ASSIGNMENT :: In the forum text about the parents' relationship, why does the mom often end up feeling neglected by the dad?

TEXT FOR ANALYSIS ::
This is how their relationship looks like. My dad is always the quieter, meek, and more submissive one in the relationship,while my mom is the more fiery and dominant one, always the one who is leading the relationship. My mom will often find all sorts of flaws in my dad and criticized him non-stop, and my dad often end up getting annoyed by my mom's naggy behaviors. Growing up, I watched them getting into fights all the time. My dad is a huge workaholic so my mom often end up feeling neglected by my dad, she often criticized my dad for dedicating all his time to his work, and not dedicating enough time for family, and then she would start fights with him. Then my dad would get angry and yell back at my mom. My mom also often complains that my dad isn't romantic enough, isn't affectionate enough, and she would whine all day about how she regrets marrying him.

You know what happens when you put a cat and a dog together in the same place? Yeah so this is how their relationship looks like.
The two of them are constantly speaking in different languages. I can't count the number of fights they have, because it's too many. They seemed to get into a fight with each other every few weeks, and each time they fight with each other, it would be filled with violence. When I was a kid, I remembered feeling terrified that I would end up losing one of them one day. This is the sort of feeling that their relationship gave me. Growing up, I was always fearful that one of them might end up killing the other in a fight.


----------



## randomshoes (Dec 11, 2013)

Entropic said:


> It's interesting how supervision is at least based on these measly numbers, the most common relationship pairing thus far.


It really is interesting. I wonder what's up with that.


----------

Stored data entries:
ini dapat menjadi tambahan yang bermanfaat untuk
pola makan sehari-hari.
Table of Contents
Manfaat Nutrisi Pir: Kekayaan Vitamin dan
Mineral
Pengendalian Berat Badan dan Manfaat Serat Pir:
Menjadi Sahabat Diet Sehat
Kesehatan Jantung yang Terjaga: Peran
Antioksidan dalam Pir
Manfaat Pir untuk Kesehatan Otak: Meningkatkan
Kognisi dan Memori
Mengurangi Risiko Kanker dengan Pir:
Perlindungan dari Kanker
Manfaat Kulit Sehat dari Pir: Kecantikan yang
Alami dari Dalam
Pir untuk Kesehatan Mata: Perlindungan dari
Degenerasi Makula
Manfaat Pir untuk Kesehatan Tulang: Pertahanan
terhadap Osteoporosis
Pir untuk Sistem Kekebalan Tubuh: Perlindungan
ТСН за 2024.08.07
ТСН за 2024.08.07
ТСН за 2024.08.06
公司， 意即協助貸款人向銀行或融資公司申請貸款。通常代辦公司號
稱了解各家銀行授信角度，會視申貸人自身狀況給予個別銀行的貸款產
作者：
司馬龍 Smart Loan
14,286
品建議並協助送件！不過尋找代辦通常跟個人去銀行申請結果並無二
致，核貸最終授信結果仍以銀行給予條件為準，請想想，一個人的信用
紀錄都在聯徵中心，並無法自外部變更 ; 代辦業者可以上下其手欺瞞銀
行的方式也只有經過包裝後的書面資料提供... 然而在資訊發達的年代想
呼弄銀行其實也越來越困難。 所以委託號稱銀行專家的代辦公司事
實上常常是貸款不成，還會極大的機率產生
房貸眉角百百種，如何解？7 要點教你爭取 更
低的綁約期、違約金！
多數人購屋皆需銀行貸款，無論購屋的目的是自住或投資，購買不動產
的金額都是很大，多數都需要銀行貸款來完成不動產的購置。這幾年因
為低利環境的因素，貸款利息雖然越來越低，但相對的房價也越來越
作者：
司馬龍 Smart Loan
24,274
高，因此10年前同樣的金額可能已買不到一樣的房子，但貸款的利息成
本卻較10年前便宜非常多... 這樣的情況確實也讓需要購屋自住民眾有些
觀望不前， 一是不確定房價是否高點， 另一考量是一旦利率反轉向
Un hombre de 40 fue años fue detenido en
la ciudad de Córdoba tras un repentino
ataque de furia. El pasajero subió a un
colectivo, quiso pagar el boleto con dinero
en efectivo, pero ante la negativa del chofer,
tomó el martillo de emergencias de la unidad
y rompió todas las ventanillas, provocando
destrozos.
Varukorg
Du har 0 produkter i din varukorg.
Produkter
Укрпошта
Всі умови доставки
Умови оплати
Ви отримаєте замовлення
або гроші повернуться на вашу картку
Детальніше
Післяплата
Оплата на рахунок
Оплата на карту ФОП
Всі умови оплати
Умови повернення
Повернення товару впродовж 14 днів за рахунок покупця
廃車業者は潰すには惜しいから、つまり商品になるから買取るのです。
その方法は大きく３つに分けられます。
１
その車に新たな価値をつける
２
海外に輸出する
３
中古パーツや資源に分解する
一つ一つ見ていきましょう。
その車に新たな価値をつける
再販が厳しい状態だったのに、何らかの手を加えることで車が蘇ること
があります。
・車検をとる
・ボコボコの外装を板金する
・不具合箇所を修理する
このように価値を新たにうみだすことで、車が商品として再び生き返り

TASK RESULT :: The dad is a huge workaholic.